MATERIAL SHOWN: Begin
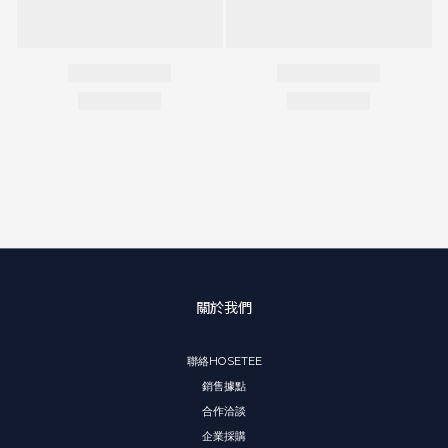
關於我們
聯絡HOSETEE
銷售據點
合作洽談
企業採購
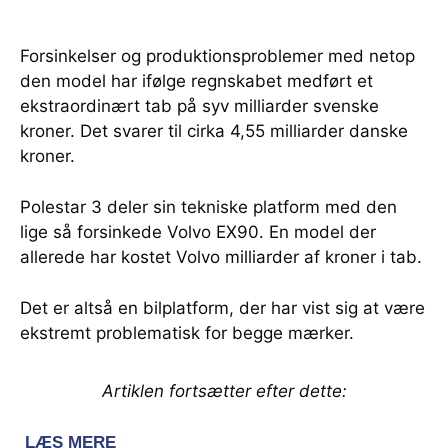
Forsinkelser og produktionsproblemer med netop
den model har ifølge regnskabet medført et
ekstraordinært tab på syv milliarder svenske
kroner. Det svarer til cirka 4,55 milliarder danske
kroner.
Polestar 3 deler sin tekniske platform med den
lige så forsinkede Volvo EX90. En model der
allerede har kostet Volvo milliarder af kroner i tab.
Det er altså en bilplatform, der har vist sig at være
ekstremt problematisk for begge mærker.
Artiklen fortsætter efter dette:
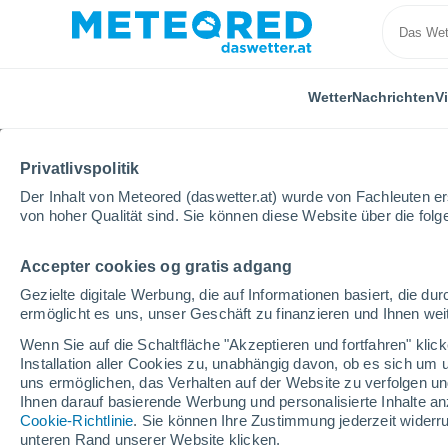
Wetter
Nachrichten
V
Privatlivspolitik
Der Inhalt von Meteored (daswetter.at) wurde von Fachleuten erst
von hoher Qualität sind. Sie können diese Website über die fol
Accepter cookies og gratis adgang
Home
Steiermark
Modriach-Winkel Hoislifte
Win
Gezielte digitale Werbung, die auf Informationen basiert, die 
ermöglicht es uns, unser Geschäft zu finanzieren und Ihnen weit
geschlossen
Wenn Sie auf die Schaltfläche "Akzeptieren und fortfahren" kli
Installation aller Cookies zu, unabhängig davon, ob es sich um 
Modriach-Winkel Hoisli
uns ermöglichen, das Verhalten auf der Website zu verfolgen und
Ihnen darauf basierende Werbung und personalisierte Inhalte an
Cookie-Richtlinie
. Sie können Ihre Zustimmung jederzeit widerru
Eröffnung
Geschlossen
unteren Rand unserer Website klicken.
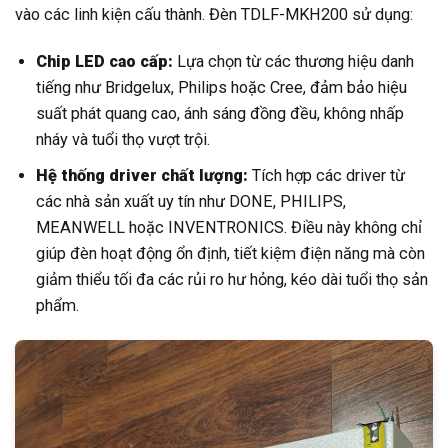
vào các linh kiện cấu thành. Đèn TDLF-MKH200 sử dụng:
Chip LED cao cấp:
Lựa chọn từ các thương hiệu danh
tiếng như Bridgelux, Philips hoặc Cree, đảm bảo hiệu
suất phát quang cao, ánh sáng đồng đều, không nhấp
nháy và tuổi thọ vượt trội.
Hệ thống driver chất lượng:
Tích hợp các driver từ
các nhà sản xuất uy tín như DONE, PHILIPS,
MEANWELL hoặc INVENTRONICS. Điều này không chỉ
giúp đèn hoạt động ổn định, tiết kiệm điện năng mà còn
giảm thiểu tối đa các rủi ro hư hỏng, kéo dài tuổi thọ sản
phẩm.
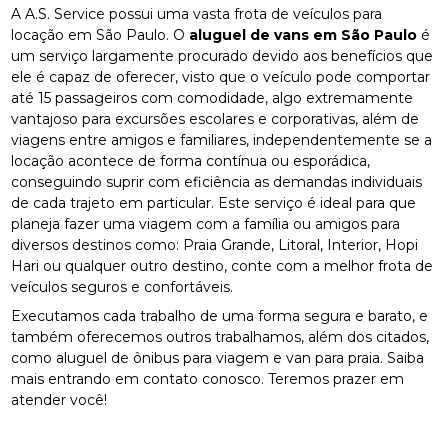
A A.S. Service possui uma vasta frota de veículos para
locação em São Paulo. O
aluguel de vans em São Paulo
é
um serviço largamente procurado devido aos benefícios que
ele é capaz de oferecer, visto que o veículo pode comportar
até 15 passageiros com comodidade, algo extremamente
vantajoso para excursões escolares e corporativas, além de
viagens entre amigos e familiares, independentemente se a
locação acontece de forma contínua ou esporádica,
conseguindo suprir com eficiência as demandas individuais
de cada trajeto em particular. Este serviço é ideal para que
planeja fazer uma viagem com a família ou amigos para
diversos destinos como: Praia Grande, Litoral, Interior, Hopi
Hari ou qualquer outro destino, conte com a melhor frota de
veículos seguros e confortáveis.
Executamos cada trabalho de uma forma segura e barato, e
também oferecemos outros trabalhamos, além dos citados,
como aluguel de ônibus para viagem e van para praia. Saiba
mais entrando em contato conosco. Teremos prazer em
atender você!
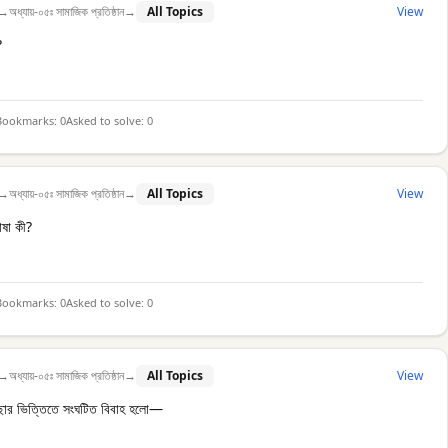
→
অধ্যায়-০৫ঃ সামাজিক প্রতিষ্ঠান
→
All Topics
View
?
Bookmarks:
0
Asked to solve:
0
→
অধ্যায়-০৫ঃ সামাজিক প্রতিষ্ঠান
→
All Topics
View
াষা কী?
Bookmarks:
0
Asked to solve:
0
→
অধ্যায়-০৫ঃ সামাজিক প্রতিষ্ঠান
→
All Topics
View
ইচ্ছার ভিত্তিতে সংঘটিত বিবাহ হলো—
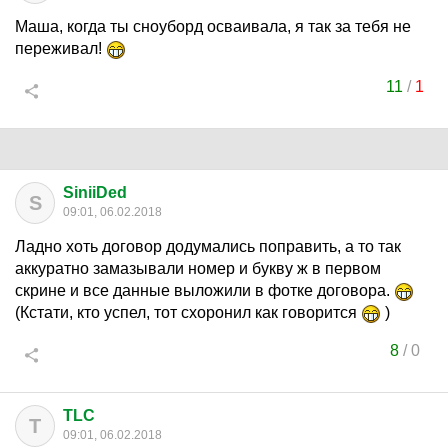
Маша, когда ты сноуборд осваивала, я так за тебя не
переживал!
11
/
1
SiniiDed
S
09:01, 06.02.2018
Ладно хоть договор додумались поправить, а то так
аккуратно замазывали номер и букву ж в первом
скрине и все данные выложили в фотке договора.
(Кстати, кто успел, тот схоронил как говорится
)
8
/
0
TLC
T
09:01, 06.02.2018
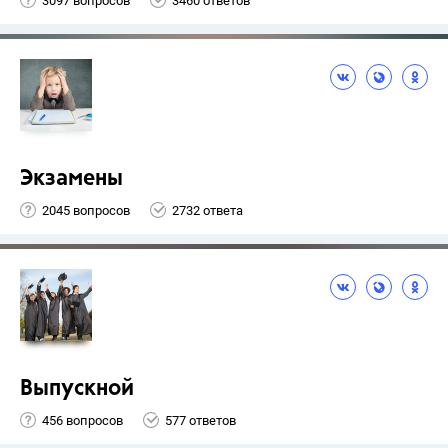
3097 вопросов
3460 ответов
Экзамены
2045 вопросов
2732 ответа
Выпускной
456 вопросов
577 ответов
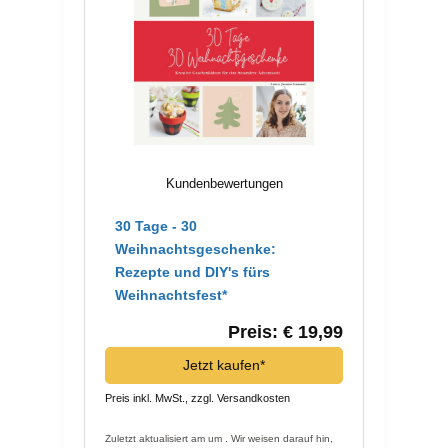
Kundenbewertungen
30 Tage - 30
Weihnachtsgeschenke:
Rezepte und DIY's fürs
Weihnachtsfest*
Preis: € 19,99
Jetzt kaufen*
Preis inkl. MwSt., zzgl. Versandkosten
Zuletzt aktualisiert am um . Wir weisen darauf hin,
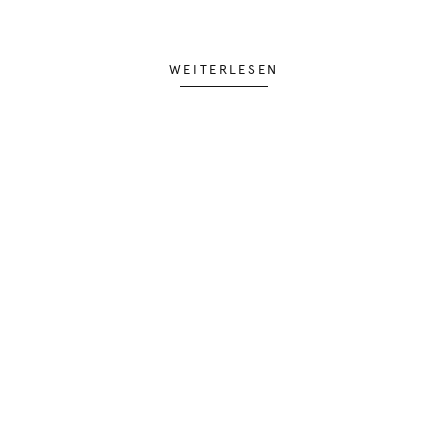
WEITERLESEN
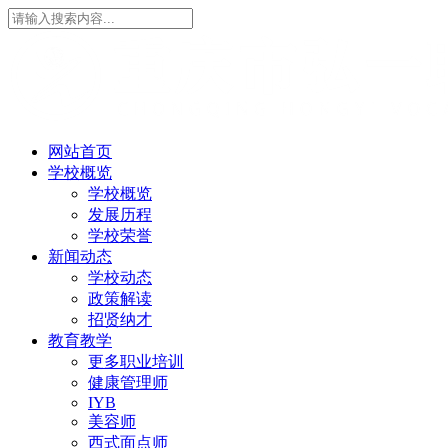
网站首页
学校概览
学校概览
发展历程
学校荣誉
新闻动态
学校动态
政策解读
招贤纳才
教育教学
更多职业培训
健康管理师
IYB
美容师
西式面点师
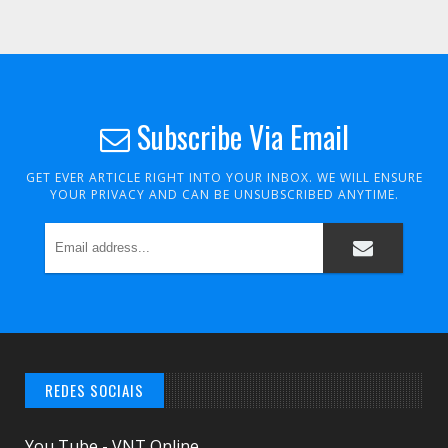
Subscribe Via Email
GET EVER ARTICLE RIGHT INTO YOUR INBOX. WE WILL ENSURE
YOUR PRIVACY AND CAN BE UNSUBSCRIBED ANYTIME.
REDES SOCIAIS
You Tube - VNT Online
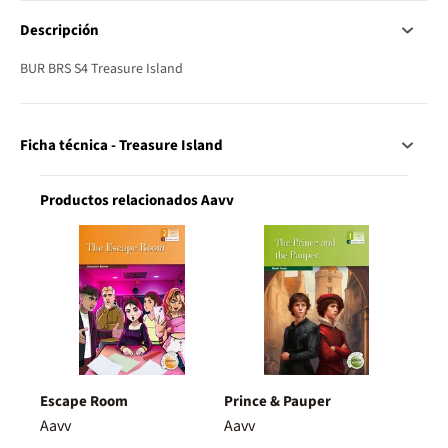
Descripción
BUR BRS S4 Treasure Island
Ficha técnica - Treasure Island
Productos relacionados Aavv
Escape Room
Prince & Pauper
Aavv
Aavv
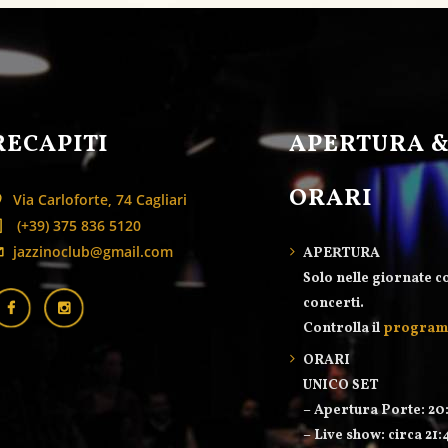
RECAPITI
APERTURA 
ORARI
Via Carloforte, 74 Cagliari
(+39) 375 836 5120
jazzinoclub@gmail.com
APERTURA
Solo nelle giornate c
concerti.
Controlla il
progra
ORARI
UNICO SET
– Apertura Porte: 20
– Live show: circa 21:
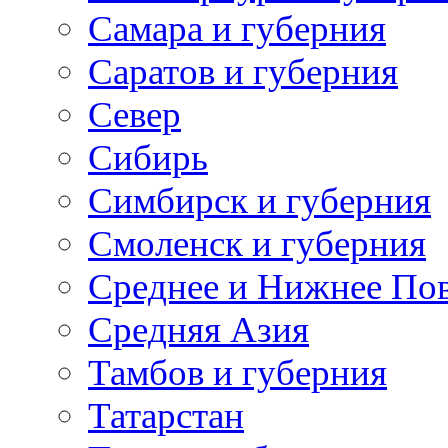
Самара и губерния
Саратов и губерния
Север
Сибирь
Симбирск и губерния
Смоленск и губерния
Среднее и Нижнее По
Средняя Азия
Тамбов и губерния
Татарстан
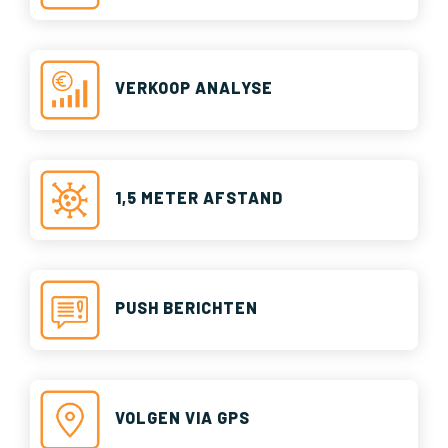
VERKOOP ANALYSE
1,5 METER AFSTAND
PUSH BERICHTEN
VOLGEN VIA GPS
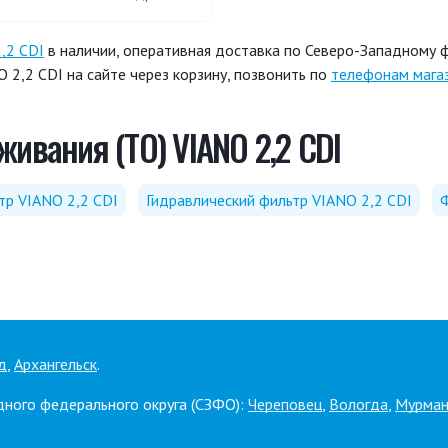
,2 CDI
в наличии, оперативная доставка по Северо-Западному ф
2,2 CDI на сайте через корзину, позвонить по
телефонам мага
ивания (ТО) VIANO 2,2 CDI
тр VIANO 2,2 CDI
Гидравлический фильтр VIANO 2,2 CDI
Ф
д
,
Архангельск
.
дного федерального округа (СЗФО):
Череповец
,
Вологда
,
Мурман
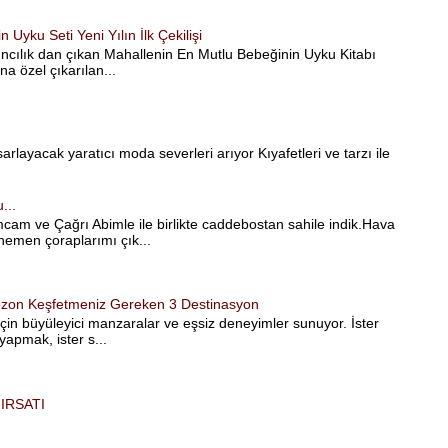
Uyku Seti Yeni Yılın İlk Çekilişi
ncılık dan çıkan Mahallenin En Mutlu Bebeğinin Uyku Kitabı
a özel çıkarılan...
arlayacak yaratıcı moda severleri arıyor Kıyafetleri ve tarzı ile
...
m ve Çağrı Abimle ile birlikte caddebostan sahile indik.Hava
hemen çoraplarımı çık...
 Sezon Keşfetmeniz Gereken 3 Destinasyon
 için büyüleyici manzaralar ve eşsiz deneyimler sunuyor. İster
yapmak, ister s...
IRSATI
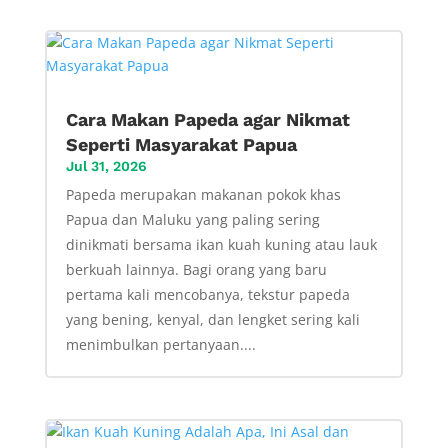
Cara Makan Papeda agar Nikmat
Seperti Masyarakat Papua
Jul 31, 2026
Papeda merupakan makanan pokok khas
Papua dan Maluku yang paling sering
dinikmati bersama ikan kuah kuning atau lauk
berkuah lainnya. Bagi orang yang baru
pertama kali mencobanya, tekstur papeda
yang bening, kenyal, dan lengket sering kali
menimbulkan pertanyaan....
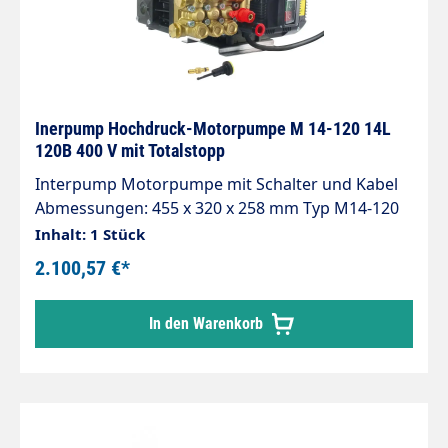
Inerpump Hochdruck-Motorpumpe M 14-120 14L
120B 400 V mit Totalstopp
Interpump Motorpumpe mit Schalter und Kabel
Abmessungen: 455 x 320 x 258 mm Typ M14-120
Inhalt: 1 Stück
2.100,57 €*
In den Warenkorb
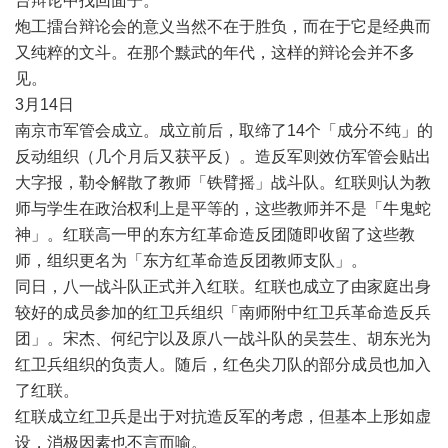
台辩论中找回面子。
炮工擂台辩论会的意义当然不在于胜负，而在于它是经典而
又纯粹的文斗。在那个黩武的年代，这样的辩论会并不多
见。
3
月
14
日
南京市军管会成立。成立前后，取缔了
14
个「成分不纯」的
反动组织（几个月后又获平反）。造反军则效仿军管会贴出
大字报，勒令解散了教师「铁臂摇」战斗队。红联则认为教
师与学生在政治权利上是平等的，这些教师并不是「牛鬼蛇
神」。红联高一甲的东方红革命造反团随即收留了这些教
师，组织更名为「东方红革命造反团教师支队」。
同日，八一战斗队正式并入红联。红联也成立了由家庭出身
较好的成员参加的红卫兵组织「南师附中红卫兵革命造反兵
团」。宋杰、何纪宁以及原八一战斗队的吴芸生、胡东光为
红卫兵组织的负责人。随后，红色尖刀队的部分成员也加入
了红联。
红联成立红卫兵是出于对抗造反军的考虑，但基本上形如虚
设，消极因素也不言而喻。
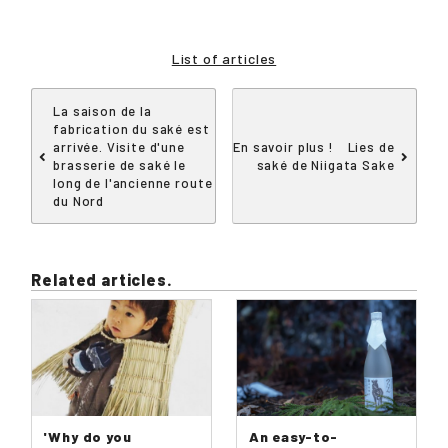
List of articles
La saison de la
fabrication du saké est
arrivée. Visite d'une
En savoir plus ! Lies de
brasserie de saké le
saké de Niigata Sake
long de l'ancienne route
du Nord
Related articles.
'Why do you
An easy-to-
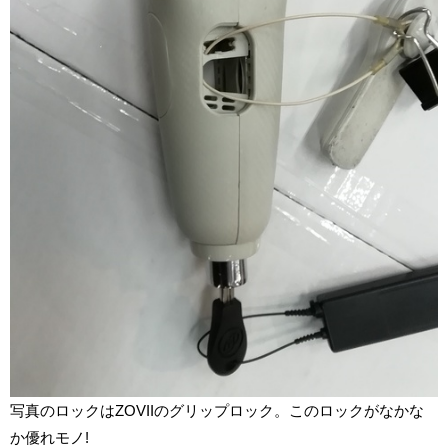
写真のロックはZOVIIのグリップロック。このロックがなかな
か優れモノ!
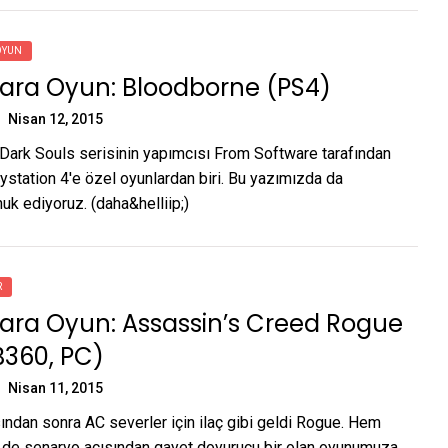
OYUN
ara Oyun: Bloodborne (PS4)
Nisan 12, 2015
Dark Souls serisinin yapımcısı From Software tarafından
ystation 4'e özel oyunlardan biri. Bu yazımızda da
uk ediyoruz. (daha&helliip;)
R
ara Oyun: Assassin’s Creed Rogue
B360, PC)
Nisan 11, 2015
ından sonra AC severler için ilaç gibi geldi Rogue. Hem
de senaryo açısından gayet doyurucu bir olan oyunumuza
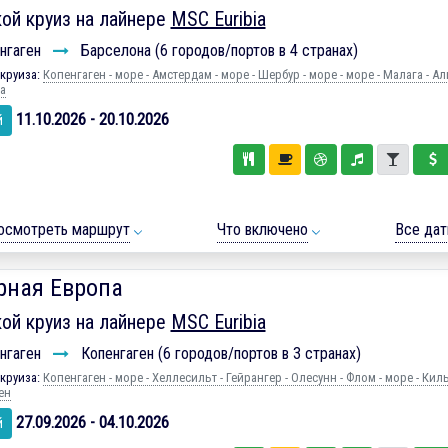
ой круиз на лайнере
MSC Euribia
нгаген
Барселона (6 городов/портов в 4 странах)
круиза:
Копенгаген - море - Амстердам - море - Шербур - море - море - Малага - Ал
а
11.10.2026 - 20.10.2026
й
осмотреть маршрут
Что включено
Все да
рная Европа
ой круиз на лайнере
MSC Euribia
нгаген
Копенгаген (6 городов/портов в 3 странах)
круиза:
Копенгаген - море - Хеллесильт - Гейрангер - Олесунн - Флом - море - Киль
ен
27.09.2026 - 04.10.2026
й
MATERIAL SHOWN: End
ASSIGNMENT:
Reproduce the lines of the extracted page text data from the line containing "Самара и губерния" through the line containing "VOLGEN VIA GPS", inclusive, leaving out the pictures.

SOLUTION FOR THIS EXERCISE:
Самара и губерния
Саратов и губерния
Север
Сибирь
Симбирск и губерния
Смоленск и губерния
Среднее и Нижнее По
Средняя Азия
Тамбов и губерния
Татарстан
VERKOOP ANALYSE
1,5 METER AFSTAND
PUSH BERICHTEN
VOLGEN VIA GPS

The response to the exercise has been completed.